California based firm Embedi found this bug in the Microsoft system which went unnoticed for 17 years. While the security researchers looked at the way this bug worked, one company noticed something unusual with the way Microsoft fixed it. Security Researchers at 0patch noticed that the patched EQNEDT32.EXE file was almost identical to the old one which made them believe that Microsoft did a manual patch of an EXE file. This raises a big why and is it possible that Microsoft lost the 17 years old source code of the file. A big company like Microsoft won’t take such a step unless they somehow lost the original code and had to manually edit and recompile the binary.
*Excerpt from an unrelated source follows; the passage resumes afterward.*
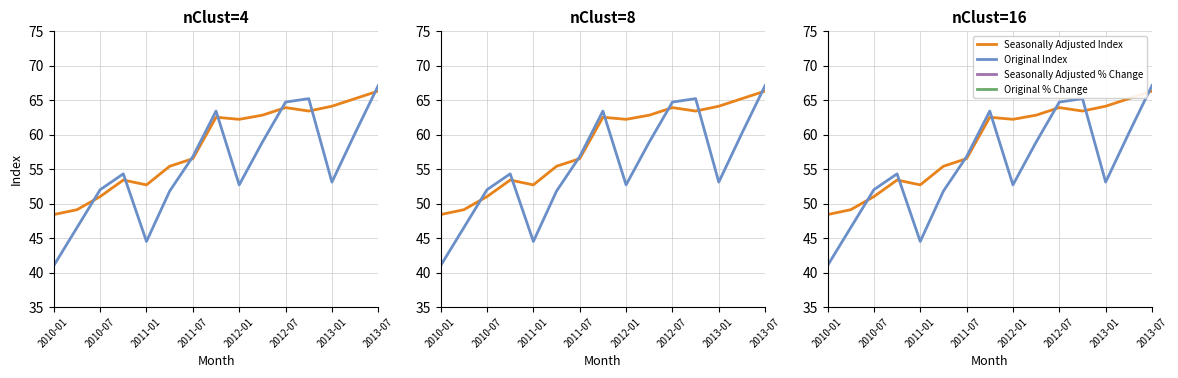

What is the difference between the Original % Change values at 2010-07 and 2012-07?

0.2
There are six such length checks in two modified functions, and since they don’t seem to be related to fixing CVE-2017-11882, we believe that Microsoft noticed some additional attack vectors that could also cause a buffer overflow and decided to proactively patch them. Maintaining a software product in its binary form instead of rebuilding it from modified source code is hard. We can only speculate as to why Microsoft used the binary patching approach, but being binary patchers ourselves we think they did a stellar job.

– 0patch team

https://www.youtube.com/watch?v=LNFG0lktXQI

We don’t know for certain if this was fixed the usual way or Microsoft has really lost a piece of Office code written 17 years ago. With the information available, we can only speculate what might have happened. The good news, though, is the fact that Microsoft has fixed a 17-year-old vulnerability which might have been exploited to attack Windows users.